Both “The Breaks” and “False Starts” show Dick, or rather, Nightwing, in Superhero mode – protecting people who need protection, and helping where no one else can or will help. And still, we see Dick’s honesty. He’s essentially being the “good cop” though he has no badge (yet).

“Shudder” and “Day After Judgment” show Dick’s commitment to his own family: Bruce Wayne, Alfred Pennyworth, Barbara “Oracle” Gordon, Tim “Robin” Drake. When a disaster hits Gotham, Dick drops everything in his own home town and goes home to help. In Gotham, Dick helps every day people – a mother, her child, and a bus full of passengers stuck underground when the roads collapsed during the quake – and he helps his own family, showing up at the manor, even though he doesn’t know what he will find. He even understands Tim’s need to see his own father, rather than wait to see what Dick finds at the Manor (especially as it does not look good.) This shows Dick’s loyalty, as well as the Justice League’s commitment to helping during natural and man-made disasters.

When he returns home, we see Dick’s generous spirit as well as his loyalty to his friends.

And we see Dick as the older brother, taking Tim under his wing – so to speak – and not only training him, but giving him a sounding board.

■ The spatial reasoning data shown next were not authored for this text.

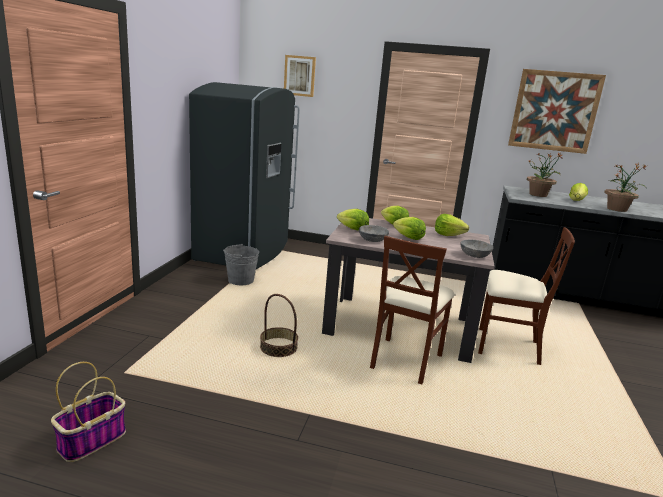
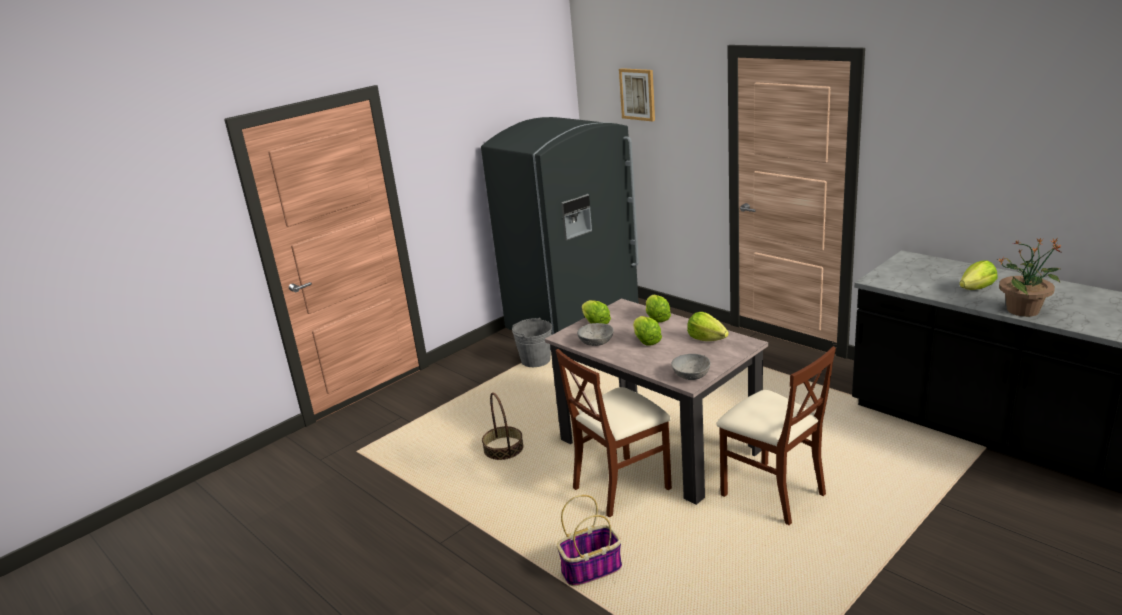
camera: 35 degrees right, 5 degrees up
(92, 440) = (298, 505): basket -> basket (592, 569)
(538, 195) = (926, 274): potted plant -> none
(554, 111) = (969, 139): picture -> none

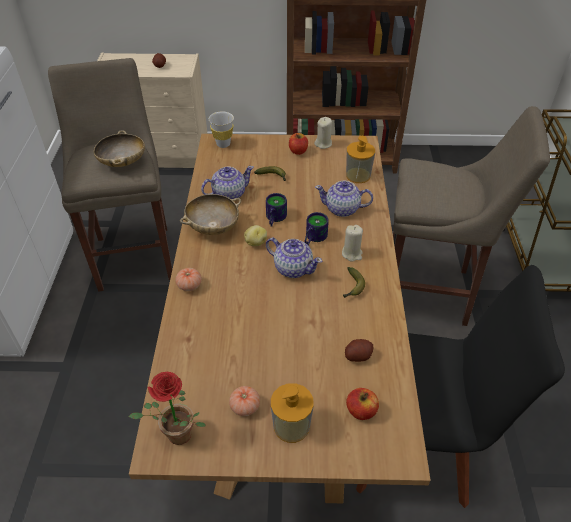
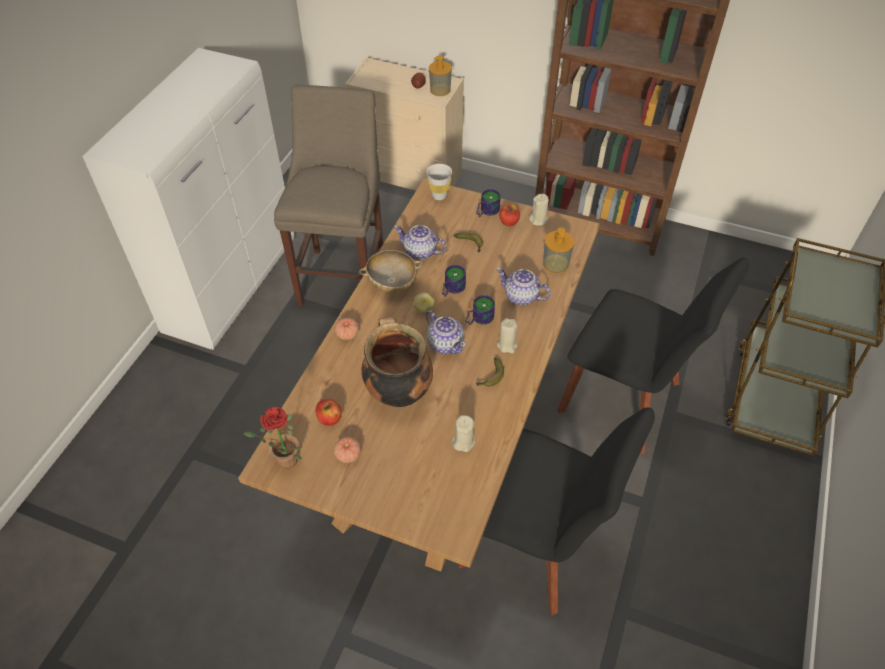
camera: 20 degrees right, 5 degrees up
(123, 162) = (338, 193): beige bowl -> none
(228, 194) = (420, 252): teapot -> teapot turned 150 degrees counterclockwise
(267, 326) = (398, 391): none -> cooking pot
(272, 147) = (485, 211): none -> mug
(291, 426) = (378, 482): soap dispenser -> soap dispenser (440, 90)
(358, 355) = (463, 441): potato -> beige candle
(361, 411) = (441, 489): apple -> apple (329, 418)
(431, 292) = (625, 400): beige stool -> black chair

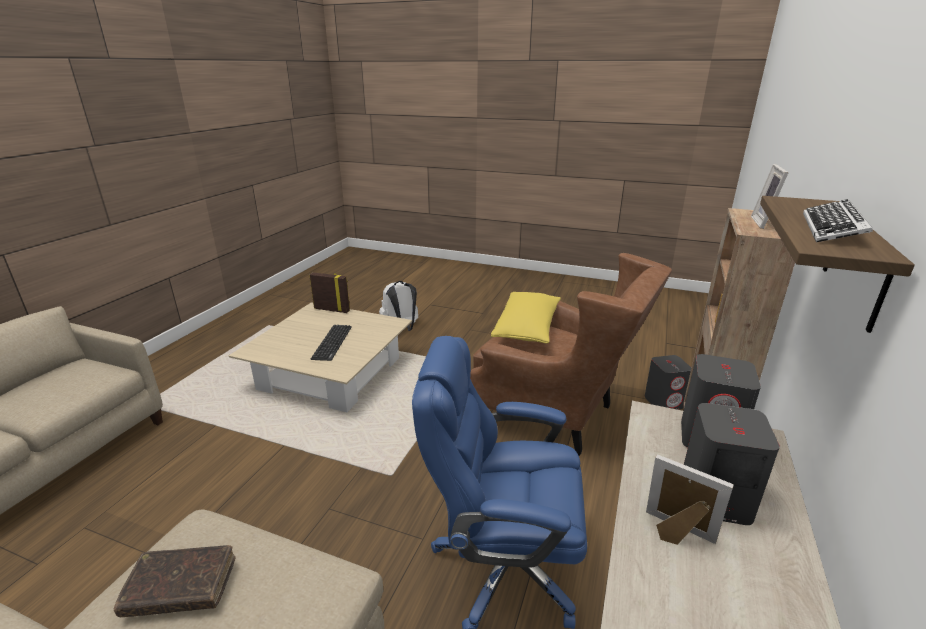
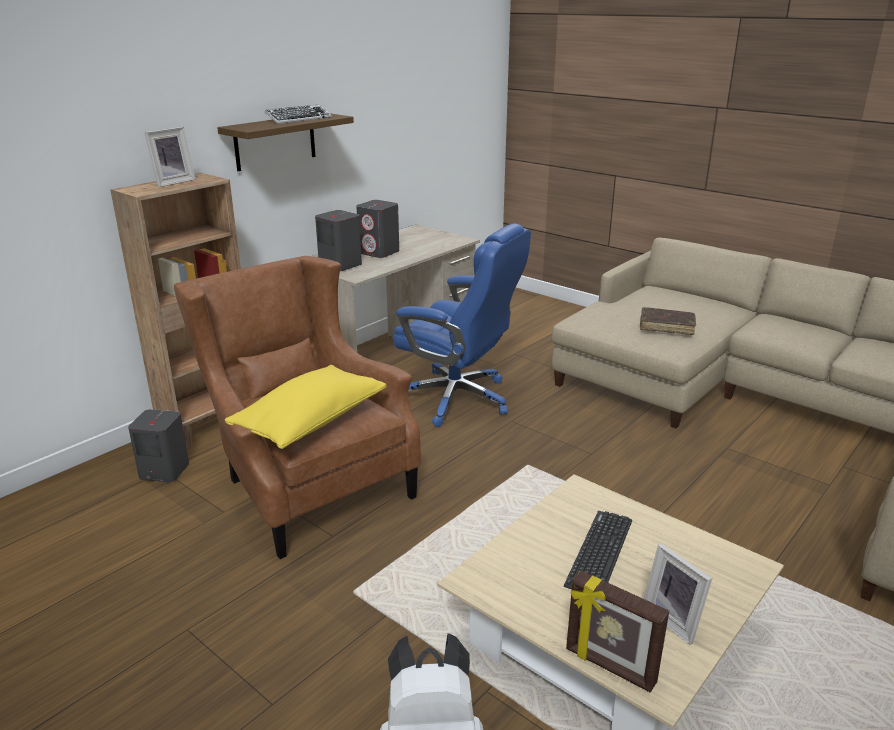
camera: 160 degrees left, 0 degrees up
(676, 534) = (414, 249): picture frame -> picture frame (674, 620)

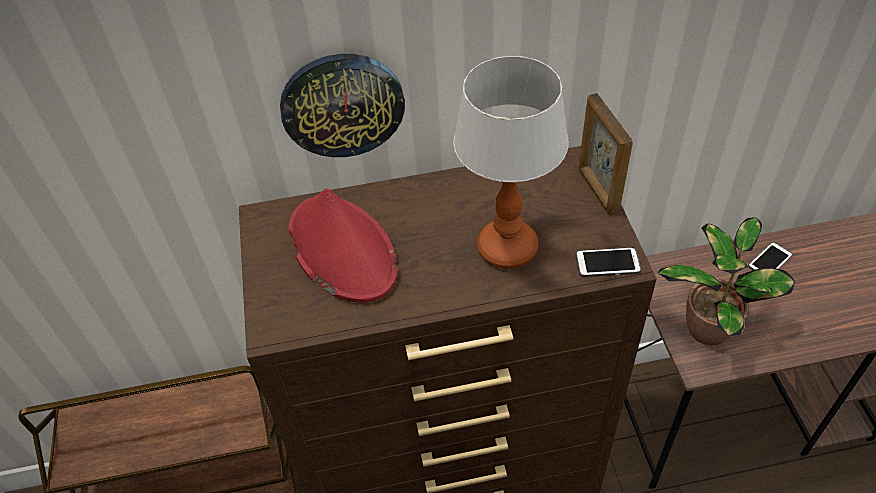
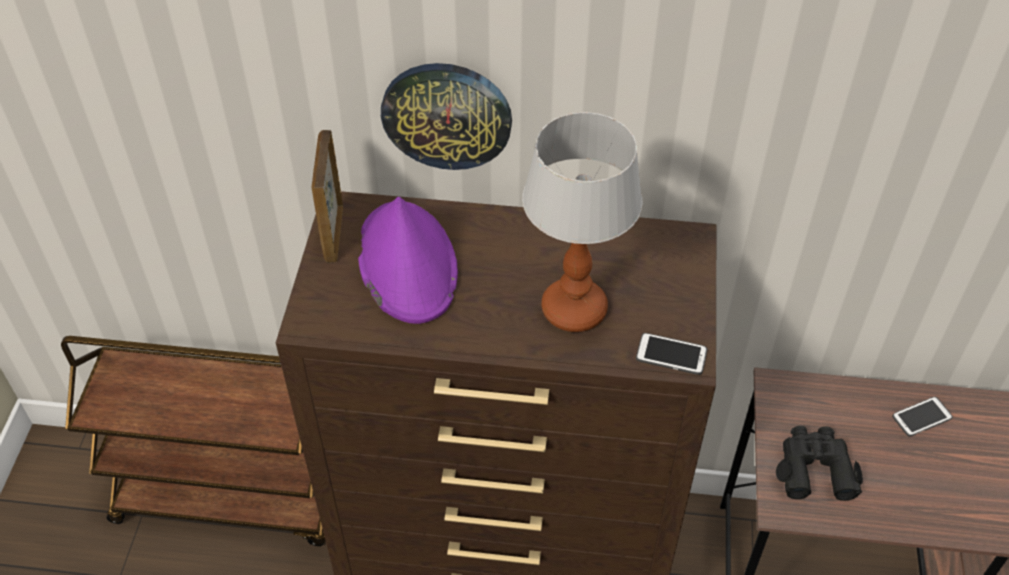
camera: 15 degrees right, 0 degrees up
(341, 249) = (406, 263): red hat -> purple hat
(597, 190) = (697, 276): picture frame -> picture frame (333, 233)
(708, 326) = (814, 468): potted plant -> black binoculars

Nightwing False Starts is actually a fine introduction to the Classic Nightwing character, even though it’s the third volume in the series. It introduces the reader to the many sides of Dick’s character as well as different types of stories: mob stories, detective stories, character-driven stories, disaster stories, even superhero stories. Dick Grayson is an excellent character, and by False Starts he’s moved out of the Batman’s shadow and firmly established himself in his own world. I highly recommend this book, and the series (which DC Comics is currently reprinting a volume at a time).